The Gemological Institute of America is close to figuring out the mystery treatment that may have temporarily improved the color of some 500 diamonds, GIA president and CEO Susan Jacques said at the annual Rapaport conference on grading standards on May 31.
“We know what is being done, but we don’t know how it is being done,” added Phil Yantzer, vice president of GIA’s Carlsbad lab services, noting that most—but not all—of the diamonds involved were “off-color.” But since off-color stones are more common, that didn’t raise a red flag.
He declined comment on one questioner’s contention that it must be a coating, saying that GIA graders regularly check for coatings.

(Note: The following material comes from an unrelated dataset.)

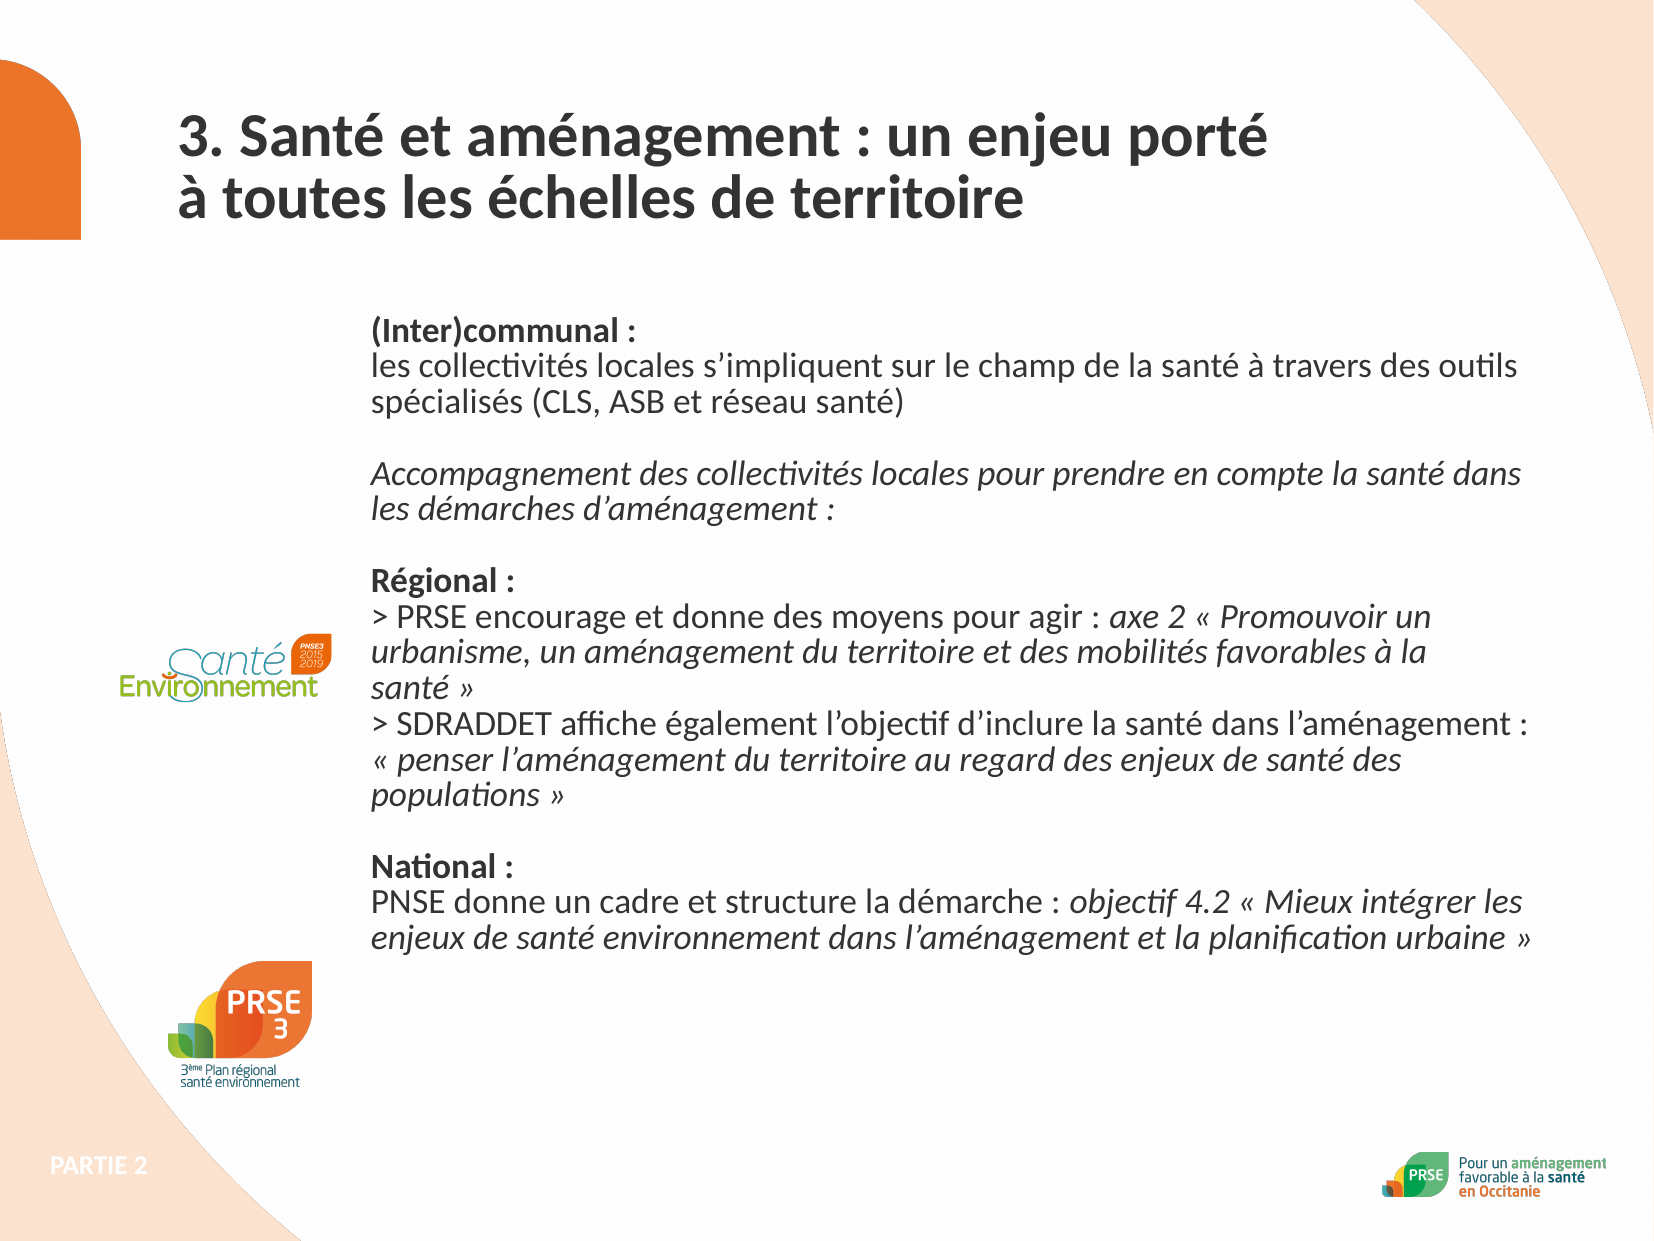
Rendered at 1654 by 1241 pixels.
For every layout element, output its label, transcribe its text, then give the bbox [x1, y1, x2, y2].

On the subject of grading, most of the labs on the panel said they adhere to the GIA standard but agreed that consumers don’t realize that not all labs grade diamonds the same way.

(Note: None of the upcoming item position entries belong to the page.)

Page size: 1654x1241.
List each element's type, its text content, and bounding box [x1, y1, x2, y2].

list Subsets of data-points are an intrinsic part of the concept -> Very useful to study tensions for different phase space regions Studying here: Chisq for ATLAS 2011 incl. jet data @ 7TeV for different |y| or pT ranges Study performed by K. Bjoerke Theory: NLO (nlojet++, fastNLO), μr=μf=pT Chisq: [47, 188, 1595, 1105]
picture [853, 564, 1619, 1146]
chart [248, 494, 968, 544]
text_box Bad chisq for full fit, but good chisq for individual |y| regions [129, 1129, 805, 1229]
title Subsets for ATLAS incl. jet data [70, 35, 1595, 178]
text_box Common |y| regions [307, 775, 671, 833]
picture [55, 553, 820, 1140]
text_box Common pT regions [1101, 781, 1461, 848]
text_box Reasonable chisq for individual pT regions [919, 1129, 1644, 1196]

Moderator Saville Stern relayed that an attorney put up a site asking consumers who have had their diamonds graded by a lab other than GIA to join a class-action suit.
“If we allow labs to follow their own standards, and call something a D when it is a K, we are going to bring the downfall of our industry,” Stern said. “The question is what do we do with labs that don’t follow the standards.”
One audience member suggested that the industry might need some kind of external body that monitors standards among labs, though labs on the panel expressed less enthusiasm for that idea.
Jacques said that reports should not be called “certificates,” as “that is not what they are.” But she argued that labs should follow the same standard, and when labs follow their own standards, that needs to be disclosed to the consumer.
“Truth is always the best way to go,” said Rapaport chairman Martin Rapaport. “Diamond trading is subjective, but just because of that you can’t call anything what you want. There is a standard, and you can move a little bit to the right to the left. Legitimate diamond grading labs should be within one grade of what the GIA says.”
One audience member said technology exists that can grade diamonds on an automated basis, but not all panelists agreed.
Overall, Jacques said retailers need to place less emphasis on grading reports.
“Where else can you walk into a store where there is product that was created one billion years ago?” she said. “It is incumbent upon the retailer to bring emotion back. Most consumers are going to the Internet to research. They are coming into your store because they are not comfortable just clicking and buying. They are coming to see and feel and touch the stone.”